Werner Kaiser: "Man lässt es eben einfach laufen"
Presseecho
Walter Heilmann will die Kritik des Bürgermeisters so nicht akzeptieren: "Man ist vielleicht unzufrieden, aber gleichzeitig nicht bereit, etwas zu investieren, und es bleibt auf dem heutigen Niveau." Heilmann vermisst Vorschläge und Konzepte seitens der Gemeinde. Werner Kaiser ergänzt: "Man lässt es eben einfach laufen. Wir leben momentan von der Substanz, denn ehrenamtliches Engagement und Mitverwaltung der Jugendlichen sowie der Einsatz der Eltern lassen immer mehr nach. Und ich kann mich nicht verteilen. Als Einzelkämpfer öffne ich das JUZ 30 Stunden pro Woche." Zudem soll sich Kaiser auf Wunsch der Gemeinde auch als Streetworker an Punkten betätigen, wo sich Jugendliche treffen und Unfug machen könnten. Dann hält ihm Jochen Deckert, neben Heilmann der einzige regelmäßig im JUZ tätige Ehrenamtliche, den Rücken frei. Als positiv wertet Heilmann den Einsatz von Jusos und Junger Union.

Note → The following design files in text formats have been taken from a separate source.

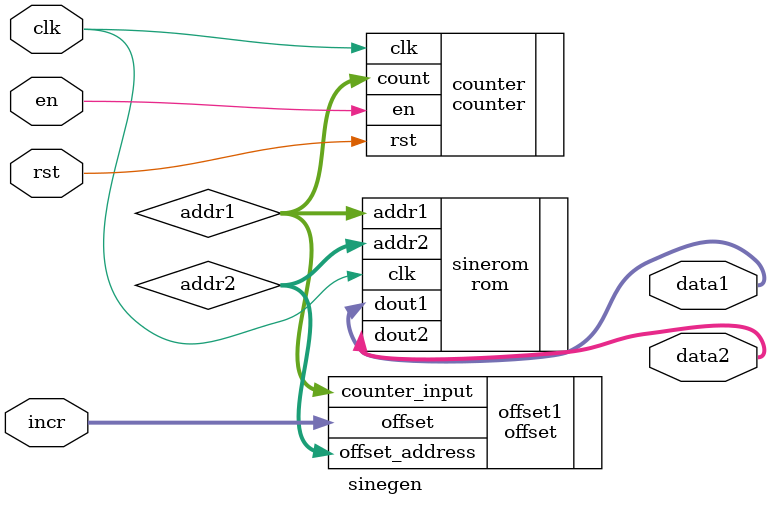
<source format=sv>
module sinegen #(parameter WIDTH = 8
)(
    input wire [WIDTH-1:0] incr,
    input wire clk,
    input wire en,
    input wire rst,
    output wire [WIDTH-1:0] data1,
    output wire [WIDTH-1:0] data2
);
wire [WIDTH-1:0] addr1;
wire [WIDTH-1:0] addr2;

counter counter (
    .clk (clk),
    .rst (rst),
    .en (en),
    .count (addr1)
);

offset offset1 (
    .counter_input(addr1),
    .offset (incr),
    .offset_address (addr2)
);

rom sinerom (
    .clk (clk),
    .addr1 (addr1),
    .addr2 (addr2),
    .dout1 (data1),
    .dout2 (data2)
);

endmodule

</source>
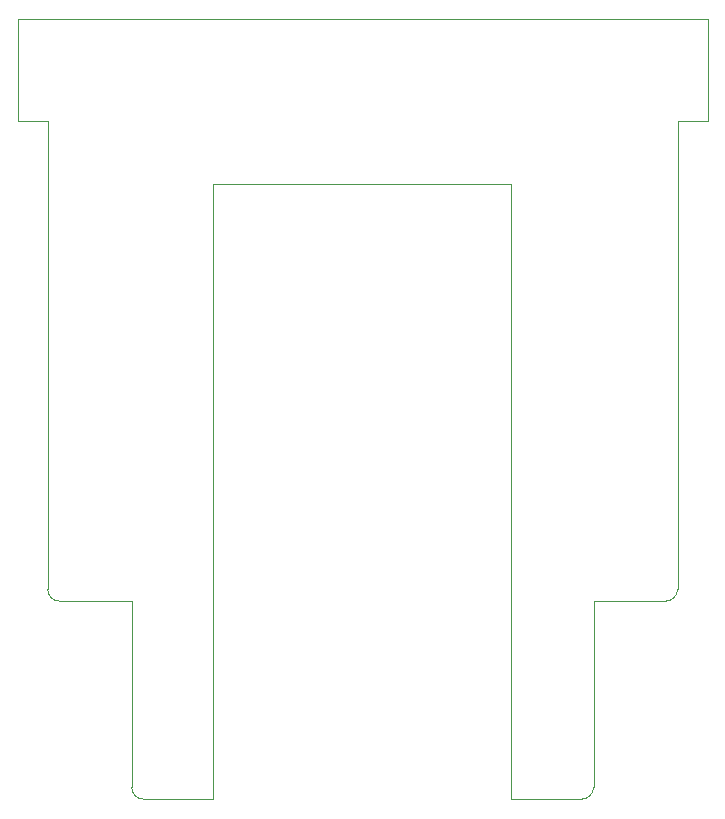
<source format=gbr>
%TF.GenerationSoftware,KiCad,Pcbnew,(5.1.9)-1*%
%TF.CreationDate,2021-12-22T01:45:53+09:00*%
%TF.ProjectId,pi-extend,70692d65-7874-4656-9e64-2e6b69636164,rev?*%
%TF.SameCoordinates,Original*%
%TF.FileFunction,Profile,NP*%
%FSLAX46Y46*%
G04 Gerber Fmt 4.6, Leading zero omitted, Abs format (unit mm)*
G04 Created by KiCad (PCBNEW (5.1.9)-1) date 2021-12-22 01:45:53*
%MOMM*%
%LPD*%
G01*
G04 APERTURE LIST*
%TA.AperFunction,Profile*%
%ADD10C,0.050000*%
%TD*%
G04 APERTURE END LIST*
D10*
X137160000Y-112268000D02*
G75*
G02*
X136144000Y-111252000I0J1016000D01*
G01*
X144272000Y-129032000D02*
G75*
G02*
X143256000Y-128016000I0J1016000D01*
G01*
X182372000Y-128016000D02*
G75*
G02*
X181356000Y-129032000I-1016000J0D01*
G01*
X189484000Y-111252000D02*
G75*
G02*
X188468000Y-112268000I-1016000J0D01*
G01*
X189484000Y-71628000D02*
X189484000Y-111252000D01*
X189484000Y-71628000D02*
X192024000Y-71628000D01*
X136144000Y-71628000D02*
X136144000Y-111252000D01*
X136144000Y-71628000D02*
X133604000Y-71628000D01*
X143256000Y-112268000D02*
X143256000Y-128016000D01*
X143256000Y-112268000D02*
X137160000Y-112268000D01*
X182372000Y-112268000D02*
X182372000Y-128016000D01*
X188468000Y-112268000D02*
X182372000Y-112268000D01*
X150164800Y-129032000D02*
X150164800Y-76962000D01*
X144272000Y-129032000D02*
X150164800Y-129032000D01*
X133604000Y-62992000D02*
X133604000Y-71628000D01*
X192024000Y-62992000D02*
X133604000Y-62992000D01*
X192024000Y-71628000D02*
X192024000Y-62992000D01*
X175412400Y-129032000D02*
X181356000Y-129032000D01*
X175412400Y-76962000D02*
X175412400Y-129032000D01*
X150164800Y-76962000D02*
X175412400Y-76962000D01*
M02*

</source>
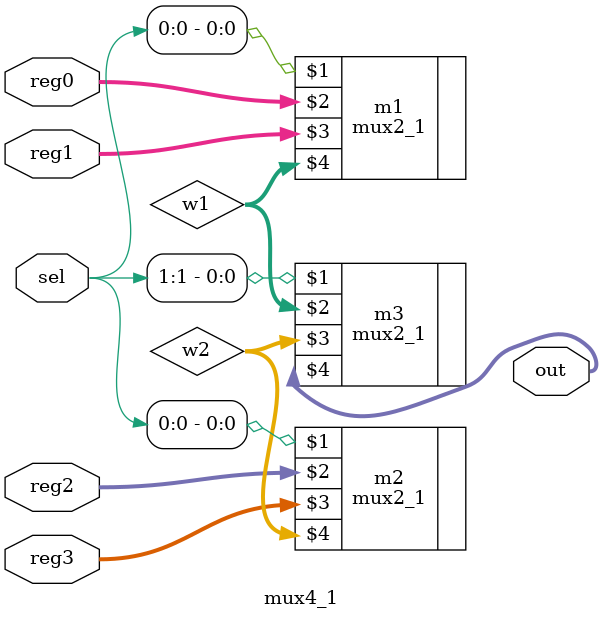
<source format=v>
module mux4_1(sel, reg0, reg1, reg2, reg3, out);

	input [1:0] sel;
	input [31:0] reg0, reg1, reg2, reg3;
	output [31:0] out;
		
	wire [31:0] w1, w2;
	
	mux2_1 m1 (sel[0], reg0, reg1, w1);
	mux2_1 m2 (sel[0], reg2, reg3, w2);
	mux2_1 m3 (sel[1], w1, w2, out); 

endmodule
</source>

Im Gegensatz zu früher, so der Sozialarbeiter, kommen meist Jüngere: "Wir könnten uns fast Kinderzentrum nennen." Und das Einzugsgebiet begrenzt sich mittlerweile fast ausschließlich auf die Pestalozzi-Schule. Das hat nach Kaisers Auffassung mit dem "schwierigen Standort" zu tun. Einen Umzug ins Sportzentrum hält er nach wie vor für die bessere Lösung. Sein Traum ist, dass dort auch eine Schule für alle Ortsteile samt Sporthalle entsteht. Doch das wird kaum geschehen. Welche realistischen Perspektiven gibt es?
"Wenn es klappt, wird im Herbst wieder die Praktikantenstelle besetzt", sieht Kaiser einen Hoffnungsschimmer. Er befürchtet allerdings, dass der Praktikant die Hälfte seiner Arbeitszeit im Hort verbringt. Jochen Deckert: "Wenn es eine weibliche Praktikantin wäre, kämen mehr Mädchen." Aber das reicht nach Auffassung des Trios nicht aus, um die Probleme des JUZ zu lösen. Heilmann: "Mir schwebt vor, dass mehr besondere Angebote gemacht werden, die Jugendliche aus der gesamten Gemeinde ansprechen, dazu auch Schüler von auswärtigen Schulen. Dann würden die Hauptschüler nicht mehr im eigenen Saft kochen." Und mehr Aktivitäten würden auch die Bereitschaft von Erwachsenen zu ehrenamtlichem Engagement fördern, meint Heilmann. Seiner Auffassung nach könnte man mit geringem finanziellem Aufwand Honorarkräfte für einzelne Veranstaltungen anheuern. "Ich habe keinen Haushaltstitel dafür", nennt der Sozialarbeiter ein Hindernis.
Auch die Strukturen würde Walter Heilmann gern ändern: "Mir schwebt ein Trägerverein vor. Die Gemeinde braucht das JUZ nicht aus der Hand zu geben, sondern kann selbst in diesen Verein gehen." Doch der erste Trägerverein ging zu Beginn der 90er Jahre unter. Werner Kaiser erläutert, dass sich kaum frühere JUZ-Besucher und nur wenige Eltern engagiert hätten. Weshalb klappt das in Friedrichsfeld besser? Kaiser: "Dort waren von Anfang an Erwachsene da, die sich gekümmert haben. Der Treff ist aus der Ehrenamtlichkeit gewachsen."